• PROBLEMS AND TASKS:
1 > Could you reproduce the Johan Leysen biography between "Johan Leysen (19" and "by George Clooney.", inclusive?
2 > In the Johan Leysen biography, what earned him the Golden Calf for Best Actor in 1998?

• DOCUMENT EXTRACT:
Belgian actor (1950–2023)

Johan Leysen (19 February 1950 – 30 March 2023) was a Belgian actor. He appeared in more than 130 films and television shows from 1977. He starred in the film De grens, which was screened in the Un Certain Regard section at the 1984 Cannes Film Festival. In 1998, he won the Golden Calf for Best Actor for his role in the movie Felice...Felice.... In the 2010 film The American, he appeared as Pavel, mysterious handler of Jack, the assassin character played by George Clooney.

• GIVEN DATA:
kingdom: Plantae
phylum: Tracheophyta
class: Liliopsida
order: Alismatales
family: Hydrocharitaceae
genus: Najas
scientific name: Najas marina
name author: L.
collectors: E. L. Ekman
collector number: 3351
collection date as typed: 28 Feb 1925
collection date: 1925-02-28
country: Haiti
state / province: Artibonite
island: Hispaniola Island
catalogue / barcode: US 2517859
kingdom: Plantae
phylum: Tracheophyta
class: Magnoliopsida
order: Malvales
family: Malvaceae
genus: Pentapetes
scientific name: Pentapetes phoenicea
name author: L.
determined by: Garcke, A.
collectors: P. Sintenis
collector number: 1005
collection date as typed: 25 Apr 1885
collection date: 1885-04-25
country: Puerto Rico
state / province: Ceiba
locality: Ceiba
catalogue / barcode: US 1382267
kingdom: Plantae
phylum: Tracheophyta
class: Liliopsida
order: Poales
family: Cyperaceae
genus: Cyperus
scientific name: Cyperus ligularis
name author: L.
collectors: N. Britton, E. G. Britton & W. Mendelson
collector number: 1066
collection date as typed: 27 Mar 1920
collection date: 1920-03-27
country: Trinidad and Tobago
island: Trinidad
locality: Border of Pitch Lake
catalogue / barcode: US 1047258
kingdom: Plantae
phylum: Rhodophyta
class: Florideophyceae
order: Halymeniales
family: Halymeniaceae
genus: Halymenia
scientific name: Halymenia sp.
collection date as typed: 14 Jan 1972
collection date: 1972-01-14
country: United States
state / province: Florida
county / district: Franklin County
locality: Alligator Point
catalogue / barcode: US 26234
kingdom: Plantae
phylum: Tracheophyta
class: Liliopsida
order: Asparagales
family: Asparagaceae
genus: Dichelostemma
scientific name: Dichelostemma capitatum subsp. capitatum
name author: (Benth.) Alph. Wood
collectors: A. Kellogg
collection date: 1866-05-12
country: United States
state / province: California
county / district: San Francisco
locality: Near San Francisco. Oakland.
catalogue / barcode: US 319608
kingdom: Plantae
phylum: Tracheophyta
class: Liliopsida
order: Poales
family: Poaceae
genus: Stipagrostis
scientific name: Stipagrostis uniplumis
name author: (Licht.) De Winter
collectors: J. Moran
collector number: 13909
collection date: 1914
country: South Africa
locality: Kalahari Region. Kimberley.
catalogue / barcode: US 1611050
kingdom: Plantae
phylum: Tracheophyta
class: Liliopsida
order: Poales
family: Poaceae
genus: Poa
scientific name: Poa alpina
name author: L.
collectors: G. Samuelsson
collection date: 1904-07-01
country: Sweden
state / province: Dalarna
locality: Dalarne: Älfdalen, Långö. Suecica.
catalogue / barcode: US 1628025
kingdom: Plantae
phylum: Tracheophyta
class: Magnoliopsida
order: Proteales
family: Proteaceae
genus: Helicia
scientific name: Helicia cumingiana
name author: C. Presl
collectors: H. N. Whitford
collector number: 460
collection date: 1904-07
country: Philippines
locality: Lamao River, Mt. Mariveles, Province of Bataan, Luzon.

• EXERCISE RESPONSES:
1 >
Johan Leysen (19 February 1950 – 30 March 2023) was a Belgian actor. He appeared in more than 130 films and television shows from 1977. He starred in the film De grens, which was screened in the Un Certain Regard section at the 1984 Cannes Film Festival. In 1998, he won the Golden Calf for Best Actor for his role in the movie Felice...Felice.... In the 2010 film The American, he appeared as Pavel, mysterious handler of Jack, the assassin character played by George Clooney.

2 > He won the 1998 Golden Calf for Best Actor for his role in the movie Felice...Felice....